I haven't been writing much lately. I'm really struggling. I know this will pass but man it really sucks. I've often read that other moms of special needs kids say they become better people because of the challenges that they face with their children. This isn't true for me although I wish it were. Being Oliver's mom makes me want to be a better person. But that isn't the same thing, is it? Being Oliver's mom just seems to magnify my short-comings. It shows me where I need to make improvements to BE a better person but it doesn't make me any more able to make those changes. I often find it ironic that the one critical trait that is so important for being a good mother to Oliver -- patience -- is the one thing that I most need in greater reserves.
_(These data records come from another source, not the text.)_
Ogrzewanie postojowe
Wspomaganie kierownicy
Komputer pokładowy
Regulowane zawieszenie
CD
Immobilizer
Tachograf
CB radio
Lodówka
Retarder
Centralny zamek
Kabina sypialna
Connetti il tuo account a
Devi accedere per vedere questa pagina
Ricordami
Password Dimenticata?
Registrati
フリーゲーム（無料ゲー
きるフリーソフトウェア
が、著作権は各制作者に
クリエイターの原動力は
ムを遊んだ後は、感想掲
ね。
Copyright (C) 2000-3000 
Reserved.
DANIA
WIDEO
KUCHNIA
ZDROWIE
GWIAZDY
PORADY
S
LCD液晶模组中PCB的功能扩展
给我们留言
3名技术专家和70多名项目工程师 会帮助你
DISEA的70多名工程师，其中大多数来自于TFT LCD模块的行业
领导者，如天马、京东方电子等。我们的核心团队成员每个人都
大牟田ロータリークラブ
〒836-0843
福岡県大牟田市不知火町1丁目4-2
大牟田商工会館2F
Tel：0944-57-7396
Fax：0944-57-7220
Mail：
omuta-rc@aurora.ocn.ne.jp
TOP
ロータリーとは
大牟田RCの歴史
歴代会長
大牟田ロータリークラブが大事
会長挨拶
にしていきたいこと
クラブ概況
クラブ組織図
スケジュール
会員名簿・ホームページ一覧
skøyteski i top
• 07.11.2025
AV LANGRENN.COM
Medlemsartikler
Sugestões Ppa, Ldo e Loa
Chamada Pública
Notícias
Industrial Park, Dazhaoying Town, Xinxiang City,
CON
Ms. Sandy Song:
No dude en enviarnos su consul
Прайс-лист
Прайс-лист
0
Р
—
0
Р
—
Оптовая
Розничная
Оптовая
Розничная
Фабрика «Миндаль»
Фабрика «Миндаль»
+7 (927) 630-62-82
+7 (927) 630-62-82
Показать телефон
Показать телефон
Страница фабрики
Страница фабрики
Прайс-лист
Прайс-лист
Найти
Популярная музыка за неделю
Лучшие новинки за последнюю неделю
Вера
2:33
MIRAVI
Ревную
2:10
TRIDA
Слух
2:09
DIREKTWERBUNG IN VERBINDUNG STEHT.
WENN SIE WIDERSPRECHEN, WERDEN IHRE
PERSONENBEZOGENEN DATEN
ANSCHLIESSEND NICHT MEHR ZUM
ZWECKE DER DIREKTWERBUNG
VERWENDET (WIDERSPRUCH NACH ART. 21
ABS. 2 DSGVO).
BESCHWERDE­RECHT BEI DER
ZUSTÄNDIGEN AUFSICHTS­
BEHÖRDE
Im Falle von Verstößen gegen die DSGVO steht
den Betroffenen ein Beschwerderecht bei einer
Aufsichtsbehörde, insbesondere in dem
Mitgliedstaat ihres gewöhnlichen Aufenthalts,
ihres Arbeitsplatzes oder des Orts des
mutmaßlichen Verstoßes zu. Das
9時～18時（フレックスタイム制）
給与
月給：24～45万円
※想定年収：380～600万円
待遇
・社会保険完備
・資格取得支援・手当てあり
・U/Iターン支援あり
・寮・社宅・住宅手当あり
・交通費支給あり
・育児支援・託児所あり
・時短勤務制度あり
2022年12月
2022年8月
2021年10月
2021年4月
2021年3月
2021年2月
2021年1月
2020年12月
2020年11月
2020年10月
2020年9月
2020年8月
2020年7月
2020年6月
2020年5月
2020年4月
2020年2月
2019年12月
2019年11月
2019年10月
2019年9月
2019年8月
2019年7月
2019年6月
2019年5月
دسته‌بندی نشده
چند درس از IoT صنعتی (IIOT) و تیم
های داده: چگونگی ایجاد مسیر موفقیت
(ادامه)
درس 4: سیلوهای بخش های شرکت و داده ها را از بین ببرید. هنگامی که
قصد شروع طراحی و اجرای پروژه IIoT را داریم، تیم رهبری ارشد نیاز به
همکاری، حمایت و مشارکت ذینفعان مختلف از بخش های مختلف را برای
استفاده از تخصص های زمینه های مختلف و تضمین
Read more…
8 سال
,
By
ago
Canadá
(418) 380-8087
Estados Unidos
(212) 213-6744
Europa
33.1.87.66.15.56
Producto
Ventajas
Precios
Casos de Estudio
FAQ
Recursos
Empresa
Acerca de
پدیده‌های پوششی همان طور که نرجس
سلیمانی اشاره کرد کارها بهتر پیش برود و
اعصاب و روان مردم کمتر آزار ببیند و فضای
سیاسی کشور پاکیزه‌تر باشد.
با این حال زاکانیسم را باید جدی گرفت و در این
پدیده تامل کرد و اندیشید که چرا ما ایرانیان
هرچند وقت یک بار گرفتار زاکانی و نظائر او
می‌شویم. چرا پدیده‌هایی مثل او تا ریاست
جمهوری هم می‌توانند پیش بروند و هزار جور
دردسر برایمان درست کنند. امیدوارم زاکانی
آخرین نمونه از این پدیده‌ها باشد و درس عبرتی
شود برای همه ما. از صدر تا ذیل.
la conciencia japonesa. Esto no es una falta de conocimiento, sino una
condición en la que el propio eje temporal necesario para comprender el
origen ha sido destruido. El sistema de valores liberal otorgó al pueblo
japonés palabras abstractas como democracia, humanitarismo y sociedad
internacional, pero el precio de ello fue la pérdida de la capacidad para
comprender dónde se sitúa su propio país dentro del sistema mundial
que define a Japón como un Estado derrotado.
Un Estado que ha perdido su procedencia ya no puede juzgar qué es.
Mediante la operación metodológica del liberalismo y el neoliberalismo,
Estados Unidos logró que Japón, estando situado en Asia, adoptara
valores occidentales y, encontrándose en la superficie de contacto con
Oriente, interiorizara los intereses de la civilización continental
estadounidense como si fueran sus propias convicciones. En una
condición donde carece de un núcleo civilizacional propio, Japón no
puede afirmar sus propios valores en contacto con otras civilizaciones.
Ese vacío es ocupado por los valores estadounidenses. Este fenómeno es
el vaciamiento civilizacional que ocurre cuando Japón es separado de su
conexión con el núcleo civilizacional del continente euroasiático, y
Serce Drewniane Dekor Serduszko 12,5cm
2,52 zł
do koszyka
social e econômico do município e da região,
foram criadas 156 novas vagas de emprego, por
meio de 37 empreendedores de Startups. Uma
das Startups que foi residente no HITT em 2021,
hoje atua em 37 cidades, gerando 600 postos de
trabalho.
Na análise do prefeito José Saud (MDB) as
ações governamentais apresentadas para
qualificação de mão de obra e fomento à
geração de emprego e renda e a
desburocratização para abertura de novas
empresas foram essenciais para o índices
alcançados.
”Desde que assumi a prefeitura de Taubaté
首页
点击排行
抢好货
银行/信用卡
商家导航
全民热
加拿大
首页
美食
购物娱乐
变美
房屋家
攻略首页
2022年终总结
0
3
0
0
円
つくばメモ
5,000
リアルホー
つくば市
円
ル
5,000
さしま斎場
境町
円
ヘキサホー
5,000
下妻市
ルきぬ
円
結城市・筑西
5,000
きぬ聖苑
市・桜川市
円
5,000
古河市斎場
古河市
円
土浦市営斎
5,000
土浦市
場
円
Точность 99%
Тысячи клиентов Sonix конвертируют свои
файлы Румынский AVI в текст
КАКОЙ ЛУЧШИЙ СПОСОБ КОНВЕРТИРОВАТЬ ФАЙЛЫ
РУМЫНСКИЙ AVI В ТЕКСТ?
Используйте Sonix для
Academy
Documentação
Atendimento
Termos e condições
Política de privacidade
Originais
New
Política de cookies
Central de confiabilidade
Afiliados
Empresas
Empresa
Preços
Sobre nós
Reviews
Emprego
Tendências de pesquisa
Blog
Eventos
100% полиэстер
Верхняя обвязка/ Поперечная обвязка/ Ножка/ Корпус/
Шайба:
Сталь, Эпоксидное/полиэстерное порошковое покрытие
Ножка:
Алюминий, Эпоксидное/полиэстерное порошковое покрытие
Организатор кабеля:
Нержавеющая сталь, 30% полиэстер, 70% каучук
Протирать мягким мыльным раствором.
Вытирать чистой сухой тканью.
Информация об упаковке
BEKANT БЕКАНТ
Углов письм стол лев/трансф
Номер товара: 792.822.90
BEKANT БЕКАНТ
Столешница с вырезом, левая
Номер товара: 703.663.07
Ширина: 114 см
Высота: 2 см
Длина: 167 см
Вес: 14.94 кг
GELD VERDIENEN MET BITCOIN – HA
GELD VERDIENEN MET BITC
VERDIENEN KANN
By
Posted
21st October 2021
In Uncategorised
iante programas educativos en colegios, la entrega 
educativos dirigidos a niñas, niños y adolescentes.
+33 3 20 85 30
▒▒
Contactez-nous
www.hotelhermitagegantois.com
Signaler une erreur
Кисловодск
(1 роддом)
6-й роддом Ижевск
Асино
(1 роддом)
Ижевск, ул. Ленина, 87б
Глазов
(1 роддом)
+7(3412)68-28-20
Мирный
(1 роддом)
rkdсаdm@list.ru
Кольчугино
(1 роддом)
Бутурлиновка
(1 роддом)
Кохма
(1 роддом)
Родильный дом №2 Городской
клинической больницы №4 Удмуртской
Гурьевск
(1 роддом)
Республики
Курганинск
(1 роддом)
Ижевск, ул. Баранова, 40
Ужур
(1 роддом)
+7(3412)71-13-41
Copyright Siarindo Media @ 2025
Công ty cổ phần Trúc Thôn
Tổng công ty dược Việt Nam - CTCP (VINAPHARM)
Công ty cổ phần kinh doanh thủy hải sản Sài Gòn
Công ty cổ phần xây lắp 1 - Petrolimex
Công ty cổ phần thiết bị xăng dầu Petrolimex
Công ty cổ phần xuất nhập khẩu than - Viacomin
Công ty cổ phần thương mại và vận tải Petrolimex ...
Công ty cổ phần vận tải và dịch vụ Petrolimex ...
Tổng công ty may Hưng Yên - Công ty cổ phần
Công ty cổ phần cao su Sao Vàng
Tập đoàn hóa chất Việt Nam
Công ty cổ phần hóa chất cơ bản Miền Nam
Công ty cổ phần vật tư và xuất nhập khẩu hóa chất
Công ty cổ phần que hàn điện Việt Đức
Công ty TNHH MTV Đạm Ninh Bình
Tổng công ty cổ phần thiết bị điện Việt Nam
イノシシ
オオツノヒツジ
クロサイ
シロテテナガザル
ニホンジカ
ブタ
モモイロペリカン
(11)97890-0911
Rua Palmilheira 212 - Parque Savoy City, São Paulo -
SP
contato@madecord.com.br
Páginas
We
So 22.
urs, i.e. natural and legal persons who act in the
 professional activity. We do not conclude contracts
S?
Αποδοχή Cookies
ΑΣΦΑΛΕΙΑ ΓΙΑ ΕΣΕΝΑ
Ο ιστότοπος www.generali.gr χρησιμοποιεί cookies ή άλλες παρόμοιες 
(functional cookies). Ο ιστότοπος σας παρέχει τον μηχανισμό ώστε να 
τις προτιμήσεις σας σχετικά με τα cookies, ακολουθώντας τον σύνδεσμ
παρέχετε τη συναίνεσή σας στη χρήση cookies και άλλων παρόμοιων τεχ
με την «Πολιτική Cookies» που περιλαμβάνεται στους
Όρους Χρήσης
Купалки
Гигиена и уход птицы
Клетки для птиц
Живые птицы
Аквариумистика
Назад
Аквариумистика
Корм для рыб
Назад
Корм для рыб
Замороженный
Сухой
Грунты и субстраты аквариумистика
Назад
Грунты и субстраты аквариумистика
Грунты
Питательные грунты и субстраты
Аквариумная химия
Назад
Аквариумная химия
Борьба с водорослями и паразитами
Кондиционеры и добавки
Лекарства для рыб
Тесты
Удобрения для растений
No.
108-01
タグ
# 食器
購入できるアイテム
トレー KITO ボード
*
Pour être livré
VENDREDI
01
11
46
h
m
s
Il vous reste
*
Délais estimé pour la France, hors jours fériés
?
Oliver is doing so incredibly well these days and I've said before that I think we are on the right track for him and for our family. I still feel that way. But the thing about RDI is that in order to progress, Oliver needs to be kept right at the edge of his competency. And he needs to have just the right degree of challenge and motivation. So when we start something new it is a delicate balance -- I want him to be challenged and successful -- but if I don't get it right there is a high degree of frustration for everyone. I haven't been getting it right. And the more I don't get it right the more effort it takes for me to want to try again. But the very worst part is that I know this is exactly how Oliver must feel everytime I don't get it right. It is a vicious circle.
Not to end on a completely down note, though: we went for another hike today to the very same place I described in my last post. I took the camera this time and got lots of great pictures. Now if I can only figure out how to download them I will try to post a few. I think I have about 270 pictures on the camera since we bought it in December though so it may take me some time to wade through them.